Che Guevara at the La Coubre memorial service
I've always had enormous urge to draw Che's portrait, using his famous photograph taken at La Coubra memorial service on March 5, 1960..

..and I always wanted to do this in my own way, not interested in even remotely how and why others drew him.

Knowing that this is the most copied photograph in the history of photography, did not put me off. I had my own reasons.

I had to explore his face first, I have to understand his lines. The best way to achieve this is to draw an outline, a contour, like a blind man recognizing a face.


I used "felt art marker" to draw the portrait in free strokes. I strove to remain loyal to lines emerged from studying the original picture, unlike commonly known templates which were manipulated to make him look younger for propaganda purposes. Take this one for example:

This is certainly a more handsome looking portrait used in Cuban murals and propaganda posters. But in this form despite we see a much younger and healthier looking plumply face, the portrait lacks emotion in general and Che looks awfully unreal.

I had to do much better than this.


I let my hands to capture his character freely, his sadness, his silent determination and the aura of funeral atmosphere surrounding him at the time. 

Yet my drawing is not only about the funeral nor about heartlessly dry soul crushing ideological propaganda.

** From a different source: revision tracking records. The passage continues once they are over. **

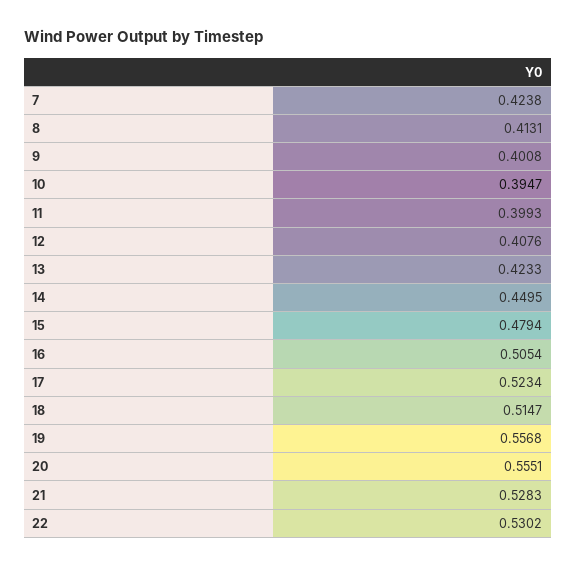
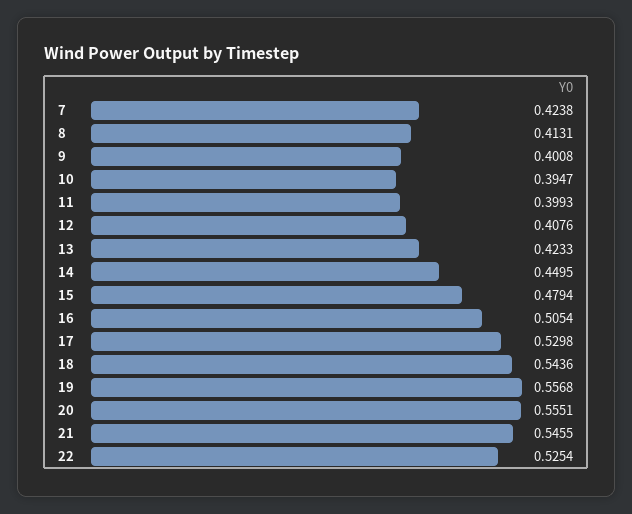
  {
    "7": 0.4238,
    "8": 0.4131,
    "9": 0.4008,
    "10": 0.3947,
    "11": 0.3993,
    "12": 0.4076,
    "13": 0.4233,
    "14": 0.4495,
    "15": 0.4794,
    "16": 0.5054,
-   "17": 0.5234,
+   "17": 0.5298,
-   "18": 0.5147,
+   "18": 0.5436,
    "19": 0.5568,
    "20": 0.5551,
-   "21": 0.5283,
+   "21": 0.5455,
-   "22": 0.5302
+   "22": 0.5254
  }

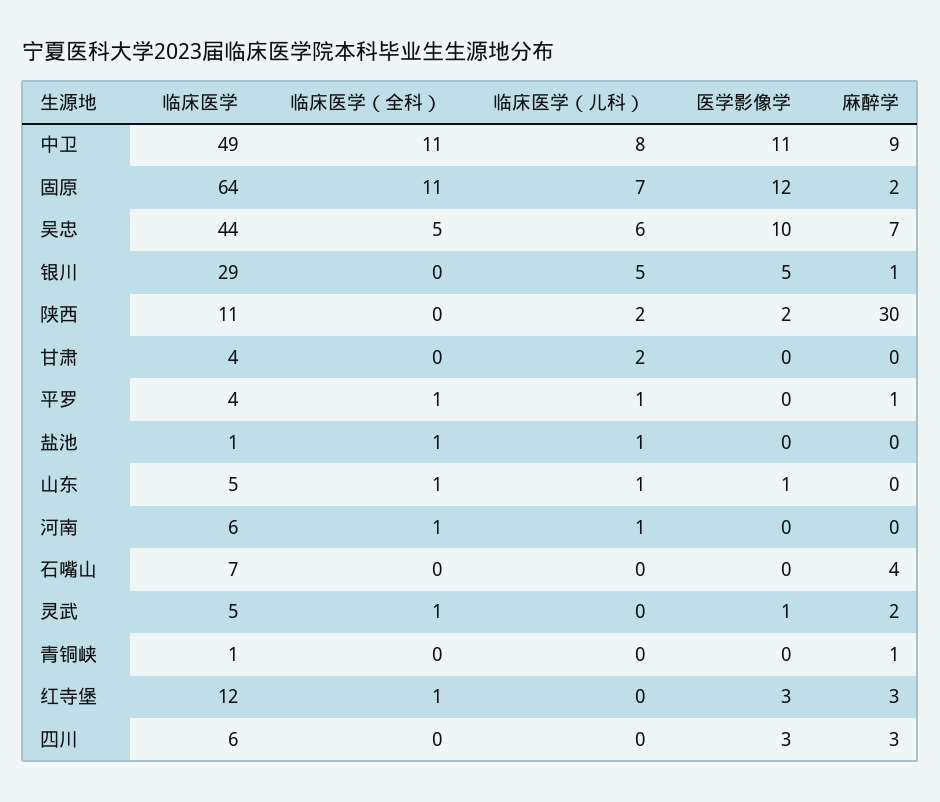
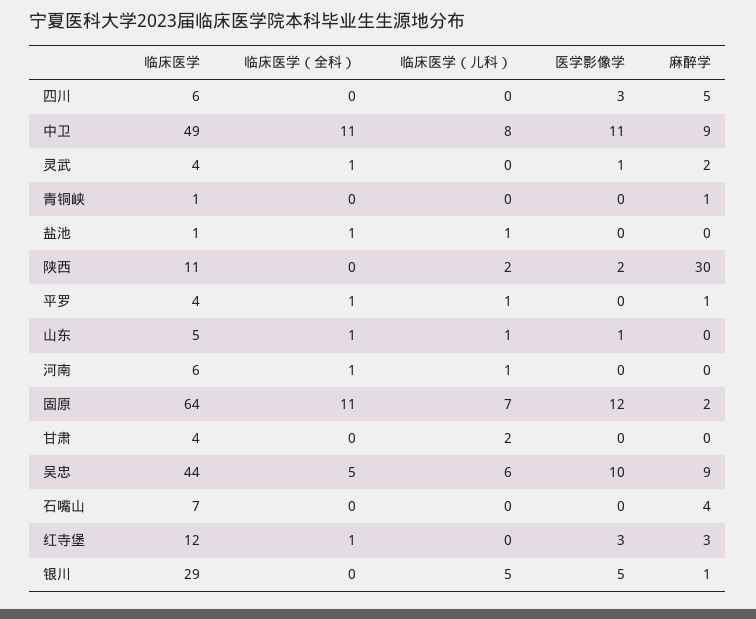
  {
    "临床医学": {
      "中卫": 49,
      "固原": 64,
      "吴忠": 44,
      "银川": 29,
      "陕西": 11,
      "甘肃": 4,
      "平罗": 4,
      "盐池": 1,
      "山东": 5,
      "河南": 6,
      "石嘴山": 7,
-     "灵武": 5,
+     "灵武": 4,
      "青铜峡": 1,
      "红寺堡": 12,
      "四川": 6
    },
    "临床医学（全科）": {
      "中卫": 11,
      "固原": 11,
      "吴忠": 5,
      "银川": 0,
      "陕西": 0,
      "甘肃": 0,
      "平罗": 1,
      "盐池": 1,
      "山东": 1,
      "河南": 1,
      "石嘴山": 0,
      "灵武": 1,
      "青铜峡": 0,
      "红寺堡": 1,
      "四川": 0
    },
    "临床医学（儿科）": {
      "中卫": 8,
      "固原": 7,
      "吴忠": 6,
      "银川": 5,
      "陕西": 2,
      "甘肃": 2,
      "平罗": 1,
      "盐池": 1,
      "山东": 1,
      "河南": 1,
      "石嘴山": 0,
      "灵武": 0,
      "青铜峡": 0,
      "红寺堡": 0,
      "四川": 0
    },
    "医学影像学": {
      "中卫": 11,
      "固原": 12,
      "吴忠": 10,
      "银川": 5,
      "陕西": 2,
      "甘肃": 0,
      "平罗": 0,
      "盐池": 0,
      "山东": 1,
      "河南": 0,
      "石嘴山": 0,
      "灵武": 1,
      "青铜峡": 0,
      "红寺堡": 3,
      "四川": 3
    },
    "麻醉学": {
      "中卫": 9,
      "固原": 2,
-     "吴忠": 7,
+     "吴忠": 9,
      "银川": 1,
      "陕西": 30,
      "甘肃": 0,
      "平罗": 1,
      "盐池": 0,
      "山东": 0,
      "河南": 0,
      "石嘴山": 4,
      "灵武": 2,
      "青铜峡": 1,
      "红寺堡": 3,
-     "四川": 3
+     "四川": 5
    }
  }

Above all I wanted to capture a man who is standing behind his principles, his revolutionary ideals. His looks say it all: "I am standing here with you no matter what". Venceremos ("we will win".)

Did they win? Only they will tell.

But 'Che' meme will continue to live with us.

Che survived the odds and became the coolest icon of popular culture manifesting and translating itself forever as the 'rebel with a cause' within the midst of our collective consciousness.

1 comment:

Bob MacNeal said...

Your drawing is powerful and becomes more compelling knowing the story behind it.